Eric Prindle, a professional mixed martial artist for nearly five years, loves almost everything about the sport that he has taken on as a career.
But "almost" is the operative word for Prindle.
“It’s up to the individual, but I don’t like when guys cross a certain line when they talk,” the 36-year-old Prescott, Arizona, native said. “There’s hyping up a fight, then there’s talking crap about other people's kids and stuff like that—I don’t like that.”
For Prindle, who served in the United States military for nearly a decade before diving head-first into the world of mixed martial arts, fighters should put an emphasis on being respectful, especially when in the public eye.

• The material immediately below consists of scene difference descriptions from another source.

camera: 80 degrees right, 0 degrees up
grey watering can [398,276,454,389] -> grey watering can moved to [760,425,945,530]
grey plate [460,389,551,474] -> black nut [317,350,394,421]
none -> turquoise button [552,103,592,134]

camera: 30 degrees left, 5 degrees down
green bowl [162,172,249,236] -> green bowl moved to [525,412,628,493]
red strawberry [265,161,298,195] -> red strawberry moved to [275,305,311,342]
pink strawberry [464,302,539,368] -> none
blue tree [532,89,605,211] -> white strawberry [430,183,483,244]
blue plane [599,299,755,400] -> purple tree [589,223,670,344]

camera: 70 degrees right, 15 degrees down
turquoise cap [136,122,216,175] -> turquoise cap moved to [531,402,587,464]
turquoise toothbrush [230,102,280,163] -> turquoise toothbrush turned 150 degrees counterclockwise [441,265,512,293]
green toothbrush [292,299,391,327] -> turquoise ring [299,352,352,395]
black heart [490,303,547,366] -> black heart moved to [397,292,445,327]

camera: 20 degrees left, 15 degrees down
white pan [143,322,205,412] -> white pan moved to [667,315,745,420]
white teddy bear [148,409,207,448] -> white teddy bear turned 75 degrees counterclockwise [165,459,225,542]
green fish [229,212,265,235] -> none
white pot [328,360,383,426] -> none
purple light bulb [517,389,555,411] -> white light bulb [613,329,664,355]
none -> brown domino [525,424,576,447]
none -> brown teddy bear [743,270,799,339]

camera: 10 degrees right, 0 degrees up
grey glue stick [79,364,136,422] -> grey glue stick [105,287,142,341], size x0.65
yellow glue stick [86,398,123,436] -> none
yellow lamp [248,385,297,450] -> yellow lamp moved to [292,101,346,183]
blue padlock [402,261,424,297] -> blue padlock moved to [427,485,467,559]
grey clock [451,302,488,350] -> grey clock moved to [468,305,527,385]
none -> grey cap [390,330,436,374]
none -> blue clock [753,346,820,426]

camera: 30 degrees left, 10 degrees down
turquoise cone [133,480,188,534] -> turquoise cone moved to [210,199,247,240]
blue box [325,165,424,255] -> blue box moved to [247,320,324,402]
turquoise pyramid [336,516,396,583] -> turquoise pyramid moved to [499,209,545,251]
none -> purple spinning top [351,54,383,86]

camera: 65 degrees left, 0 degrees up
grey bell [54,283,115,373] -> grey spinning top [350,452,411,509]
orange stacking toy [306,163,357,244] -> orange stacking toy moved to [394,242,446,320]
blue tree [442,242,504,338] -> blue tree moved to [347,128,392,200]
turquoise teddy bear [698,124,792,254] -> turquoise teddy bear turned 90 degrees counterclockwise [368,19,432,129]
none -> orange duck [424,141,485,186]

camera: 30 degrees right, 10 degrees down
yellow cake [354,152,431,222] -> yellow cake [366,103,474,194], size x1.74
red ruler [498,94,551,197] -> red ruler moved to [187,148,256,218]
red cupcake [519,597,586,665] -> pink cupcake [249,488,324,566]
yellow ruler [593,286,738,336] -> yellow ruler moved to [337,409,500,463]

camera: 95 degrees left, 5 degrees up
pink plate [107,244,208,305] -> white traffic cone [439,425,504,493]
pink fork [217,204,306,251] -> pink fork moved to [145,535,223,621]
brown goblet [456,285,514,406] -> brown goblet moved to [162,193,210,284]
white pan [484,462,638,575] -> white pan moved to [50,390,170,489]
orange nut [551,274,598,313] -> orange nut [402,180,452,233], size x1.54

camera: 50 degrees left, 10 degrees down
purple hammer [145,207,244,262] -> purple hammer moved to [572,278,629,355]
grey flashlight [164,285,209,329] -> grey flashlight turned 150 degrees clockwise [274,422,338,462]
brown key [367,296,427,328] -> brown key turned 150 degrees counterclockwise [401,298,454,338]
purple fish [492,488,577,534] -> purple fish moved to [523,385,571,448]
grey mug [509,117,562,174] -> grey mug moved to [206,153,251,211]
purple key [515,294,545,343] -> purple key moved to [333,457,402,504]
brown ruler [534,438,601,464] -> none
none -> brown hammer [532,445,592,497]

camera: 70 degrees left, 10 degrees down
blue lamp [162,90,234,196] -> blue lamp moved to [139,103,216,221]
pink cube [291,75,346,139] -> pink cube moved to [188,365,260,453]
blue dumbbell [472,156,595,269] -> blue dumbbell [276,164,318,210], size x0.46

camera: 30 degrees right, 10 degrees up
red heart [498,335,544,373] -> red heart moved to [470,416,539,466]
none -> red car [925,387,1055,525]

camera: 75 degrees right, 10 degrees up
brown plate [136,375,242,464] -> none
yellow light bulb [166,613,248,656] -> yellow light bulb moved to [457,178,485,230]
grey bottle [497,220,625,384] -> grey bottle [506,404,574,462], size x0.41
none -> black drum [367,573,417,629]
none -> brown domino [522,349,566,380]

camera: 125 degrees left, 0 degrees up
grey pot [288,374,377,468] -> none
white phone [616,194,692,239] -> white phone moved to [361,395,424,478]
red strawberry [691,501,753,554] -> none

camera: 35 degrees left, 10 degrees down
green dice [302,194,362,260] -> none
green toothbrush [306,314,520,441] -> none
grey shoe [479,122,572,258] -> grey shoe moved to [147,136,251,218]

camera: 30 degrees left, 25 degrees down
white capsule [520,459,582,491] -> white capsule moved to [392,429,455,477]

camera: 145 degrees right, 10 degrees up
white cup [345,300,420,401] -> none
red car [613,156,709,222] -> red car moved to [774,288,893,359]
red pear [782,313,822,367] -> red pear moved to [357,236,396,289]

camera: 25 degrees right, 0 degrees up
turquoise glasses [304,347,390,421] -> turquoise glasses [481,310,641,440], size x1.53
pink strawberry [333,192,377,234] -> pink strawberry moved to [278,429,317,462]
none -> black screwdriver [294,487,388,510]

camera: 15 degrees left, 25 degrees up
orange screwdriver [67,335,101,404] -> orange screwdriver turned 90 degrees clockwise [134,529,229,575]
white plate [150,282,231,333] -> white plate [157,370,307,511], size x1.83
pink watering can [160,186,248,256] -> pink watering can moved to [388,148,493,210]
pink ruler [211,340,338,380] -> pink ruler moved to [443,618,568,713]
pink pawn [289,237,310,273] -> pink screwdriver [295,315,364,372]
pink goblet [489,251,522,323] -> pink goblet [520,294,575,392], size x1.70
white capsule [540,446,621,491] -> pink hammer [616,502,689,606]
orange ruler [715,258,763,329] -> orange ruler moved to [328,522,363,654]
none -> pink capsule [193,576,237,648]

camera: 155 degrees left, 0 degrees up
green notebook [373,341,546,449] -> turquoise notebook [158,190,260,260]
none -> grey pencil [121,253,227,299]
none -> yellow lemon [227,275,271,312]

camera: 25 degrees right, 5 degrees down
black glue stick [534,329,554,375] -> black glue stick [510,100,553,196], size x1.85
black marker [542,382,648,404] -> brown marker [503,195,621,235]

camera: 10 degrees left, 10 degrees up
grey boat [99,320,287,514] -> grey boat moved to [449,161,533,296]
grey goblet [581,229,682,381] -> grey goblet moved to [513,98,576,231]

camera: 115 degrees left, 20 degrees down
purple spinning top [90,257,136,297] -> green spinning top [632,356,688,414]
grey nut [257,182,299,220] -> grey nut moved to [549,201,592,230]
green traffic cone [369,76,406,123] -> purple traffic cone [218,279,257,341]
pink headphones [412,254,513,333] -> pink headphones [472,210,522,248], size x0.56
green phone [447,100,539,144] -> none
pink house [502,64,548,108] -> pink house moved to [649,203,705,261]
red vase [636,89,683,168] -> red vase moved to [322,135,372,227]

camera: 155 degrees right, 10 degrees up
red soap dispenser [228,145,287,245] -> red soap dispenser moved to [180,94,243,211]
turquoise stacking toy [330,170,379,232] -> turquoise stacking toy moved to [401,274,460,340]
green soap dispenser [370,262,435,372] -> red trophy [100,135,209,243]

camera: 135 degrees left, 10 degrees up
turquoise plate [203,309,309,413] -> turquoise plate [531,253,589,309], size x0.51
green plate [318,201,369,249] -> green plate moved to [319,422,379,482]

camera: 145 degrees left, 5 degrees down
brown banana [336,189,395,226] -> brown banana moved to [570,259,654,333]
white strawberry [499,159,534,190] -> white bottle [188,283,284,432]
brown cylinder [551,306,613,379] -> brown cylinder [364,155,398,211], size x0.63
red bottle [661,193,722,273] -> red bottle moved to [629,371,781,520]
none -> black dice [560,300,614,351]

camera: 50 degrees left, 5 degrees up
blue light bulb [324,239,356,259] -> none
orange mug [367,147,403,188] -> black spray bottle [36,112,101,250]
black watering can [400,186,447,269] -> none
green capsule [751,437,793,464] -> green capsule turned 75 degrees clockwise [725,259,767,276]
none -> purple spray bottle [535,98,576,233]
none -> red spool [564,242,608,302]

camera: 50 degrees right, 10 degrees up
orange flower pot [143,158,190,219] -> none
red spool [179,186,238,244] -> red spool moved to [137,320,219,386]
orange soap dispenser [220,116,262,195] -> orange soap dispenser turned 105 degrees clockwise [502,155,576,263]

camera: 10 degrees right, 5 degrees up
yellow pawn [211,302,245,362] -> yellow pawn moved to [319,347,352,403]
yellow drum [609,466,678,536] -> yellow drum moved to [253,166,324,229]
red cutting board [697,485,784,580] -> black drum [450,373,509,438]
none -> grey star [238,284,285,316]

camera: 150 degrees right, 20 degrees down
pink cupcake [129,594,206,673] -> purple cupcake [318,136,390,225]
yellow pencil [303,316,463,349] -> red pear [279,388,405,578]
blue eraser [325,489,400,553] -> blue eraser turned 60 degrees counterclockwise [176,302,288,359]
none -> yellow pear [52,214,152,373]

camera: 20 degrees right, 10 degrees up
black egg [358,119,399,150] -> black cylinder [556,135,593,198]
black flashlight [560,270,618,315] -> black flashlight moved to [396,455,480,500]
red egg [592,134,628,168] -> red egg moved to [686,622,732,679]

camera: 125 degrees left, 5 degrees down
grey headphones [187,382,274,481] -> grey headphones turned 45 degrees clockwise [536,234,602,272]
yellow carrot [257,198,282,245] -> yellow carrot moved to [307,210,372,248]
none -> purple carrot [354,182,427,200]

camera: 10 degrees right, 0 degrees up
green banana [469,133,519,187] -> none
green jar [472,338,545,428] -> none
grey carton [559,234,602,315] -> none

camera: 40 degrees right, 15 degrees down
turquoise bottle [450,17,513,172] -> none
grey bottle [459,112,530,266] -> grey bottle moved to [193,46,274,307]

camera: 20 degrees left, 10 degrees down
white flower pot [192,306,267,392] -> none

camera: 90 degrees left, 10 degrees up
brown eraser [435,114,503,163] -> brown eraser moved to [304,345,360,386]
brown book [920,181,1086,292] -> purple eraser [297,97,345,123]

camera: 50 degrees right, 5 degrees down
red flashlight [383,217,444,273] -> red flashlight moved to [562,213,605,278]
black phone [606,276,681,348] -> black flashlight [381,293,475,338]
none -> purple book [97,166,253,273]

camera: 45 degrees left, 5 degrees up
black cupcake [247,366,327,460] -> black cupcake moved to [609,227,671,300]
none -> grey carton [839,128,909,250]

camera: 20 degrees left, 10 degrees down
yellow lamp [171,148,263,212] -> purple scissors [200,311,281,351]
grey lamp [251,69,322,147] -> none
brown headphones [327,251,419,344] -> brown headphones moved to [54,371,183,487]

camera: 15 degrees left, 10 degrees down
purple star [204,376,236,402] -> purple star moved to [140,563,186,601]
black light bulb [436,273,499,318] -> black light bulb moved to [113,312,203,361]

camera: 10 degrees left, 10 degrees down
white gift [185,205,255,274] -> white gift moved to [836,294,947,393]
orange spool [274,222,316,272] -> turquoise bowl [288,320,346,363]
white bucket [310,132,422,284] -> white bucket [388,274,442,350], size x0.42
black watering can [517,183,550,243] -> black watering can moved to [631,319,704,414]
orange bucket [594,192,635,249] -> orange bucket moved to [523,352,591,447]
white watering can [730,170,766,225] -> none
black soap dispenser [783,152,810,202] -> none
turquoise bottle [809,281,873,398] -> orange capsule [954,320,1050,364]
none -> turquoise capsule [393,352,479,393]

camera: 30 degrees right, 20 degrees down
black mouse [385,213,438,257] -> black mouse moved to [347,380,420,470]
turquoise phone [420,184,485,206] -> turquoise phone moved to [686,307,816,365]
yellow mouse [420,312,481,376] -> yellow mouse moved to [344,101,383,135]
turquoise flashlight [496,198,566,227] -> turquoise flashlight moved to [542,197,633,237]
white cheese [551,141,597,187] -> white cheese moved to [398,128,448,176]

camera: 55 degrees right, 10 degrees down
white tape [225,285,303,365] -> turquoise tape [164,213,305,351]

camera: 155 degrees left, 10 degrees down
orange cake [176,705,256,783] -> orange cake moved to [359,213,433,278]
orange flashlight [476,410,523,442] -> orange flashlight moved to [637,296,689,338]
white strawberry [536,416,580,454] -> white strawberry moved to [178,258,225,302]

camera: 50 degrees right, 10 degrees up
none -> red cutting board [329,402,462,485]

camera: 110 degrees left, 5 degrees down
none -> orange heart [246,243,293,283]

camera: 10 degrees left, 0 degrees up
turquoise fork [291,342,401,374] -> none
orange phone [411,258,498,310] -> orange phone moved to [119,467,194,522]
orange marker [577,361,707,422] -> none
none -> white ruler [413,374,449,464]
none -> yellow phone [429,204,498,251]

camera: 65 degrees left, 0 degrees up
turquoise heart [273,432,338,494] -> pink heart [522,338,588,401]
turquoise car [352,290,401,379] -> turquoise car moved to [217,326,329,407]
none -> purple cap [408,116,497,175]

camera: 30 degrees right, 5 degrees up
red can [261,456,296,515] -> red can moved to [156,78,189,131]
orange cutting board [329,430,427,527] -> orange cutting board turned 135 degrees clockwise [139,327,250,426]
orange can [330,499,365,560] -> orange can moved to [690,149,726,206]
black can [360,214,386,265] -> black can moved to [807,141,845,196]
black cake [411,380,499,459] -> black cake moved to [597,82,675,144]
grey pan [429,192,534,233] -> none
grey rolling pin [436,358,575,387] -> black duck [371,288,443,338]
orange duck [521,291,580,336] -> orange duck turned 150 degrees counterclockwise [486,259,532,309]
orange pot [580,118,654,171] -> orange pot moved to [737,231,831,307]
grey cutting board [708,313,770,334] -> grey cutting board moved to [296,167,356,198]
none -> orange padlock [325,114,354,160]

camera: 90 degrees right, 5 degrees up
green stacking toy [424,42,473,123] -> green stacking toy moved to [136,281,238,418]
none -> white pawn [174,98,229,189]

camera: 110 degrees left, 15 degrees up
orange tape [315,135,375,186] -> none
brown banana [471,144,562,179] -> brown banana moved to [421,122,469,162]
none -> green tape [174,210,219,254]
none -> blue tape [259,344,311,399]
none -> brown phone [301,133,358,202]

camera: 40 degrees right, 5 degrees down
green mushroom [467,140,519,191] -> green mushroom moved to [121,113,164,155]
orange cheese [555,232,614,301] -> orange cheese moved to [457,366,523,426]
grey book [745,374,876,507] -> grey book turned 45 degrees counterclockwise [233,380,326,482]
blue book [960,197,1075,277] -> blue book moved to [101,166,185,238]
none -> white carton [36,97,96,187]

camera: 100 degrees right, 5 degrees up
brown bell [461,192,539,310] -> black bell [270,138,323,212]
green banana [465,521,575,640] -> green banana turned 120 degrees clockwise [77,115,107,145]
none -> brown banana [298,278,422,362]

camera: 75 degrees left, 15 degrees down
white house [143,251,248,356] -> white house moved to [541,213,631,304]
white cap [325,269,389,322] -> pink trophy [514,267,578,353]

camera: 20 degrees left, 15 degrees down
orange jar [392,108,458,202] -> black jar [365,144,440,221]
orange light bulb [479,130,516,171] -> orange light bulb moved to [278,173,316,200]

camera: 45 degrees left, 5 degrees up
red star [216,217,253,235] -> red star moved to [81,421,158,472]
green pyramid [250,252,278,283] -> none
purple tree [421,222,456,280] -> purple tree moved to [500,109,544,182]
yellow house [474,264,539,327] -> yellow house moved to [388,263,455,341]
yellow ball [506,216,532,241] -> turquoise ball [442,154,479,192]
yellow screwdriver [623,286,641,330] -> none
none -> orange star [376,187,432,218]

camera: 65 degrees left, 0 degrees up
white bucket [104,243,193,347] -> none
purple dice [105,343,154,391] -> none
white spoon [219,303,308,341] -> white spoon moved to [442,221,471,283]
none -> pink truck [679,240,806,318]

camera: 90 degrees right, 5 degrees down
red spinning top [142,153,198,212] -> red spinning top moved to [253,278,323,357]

“When so much is riding on something—a career, more money, a bigger shot for the guy who wins—of course you have someone who has to lose, but I don’t think you should be disrespectful,” he said. “There’s no reason for doing that. I’m not certain, but I doubt any of the samurais back in the day did that kind of stuff.
“Honour breeds honour and disrespect breeds disrespect. If more of us took the honourable route, then more kids are going to want to emulate it and the Earth might be a nicer place to live.”
Prindle noted that he would continue to uphold a high level of respect in his career—both in his own fighting and as a coach when he hangs up his gloves—but he isn’t certain if his peers will follow his lead.
“In Erik Paulson’s time, there was more respect. People weren’t doing it for the paycheck; it was about respect,” Prindle said. “People were fighting to be the absolute best, but there’s way more money involved now. And with everything, the more people you have, you’re going to have more walks of life—different people—and things may change.
“A lot of us respect people and show respect to everybody. Hopefully it will spread versus going the other way.”
Ed Kapp is a Regina, Saskatchewan-based freelance journalist. Unless otherwise noted, all quotations were obtained firsthand.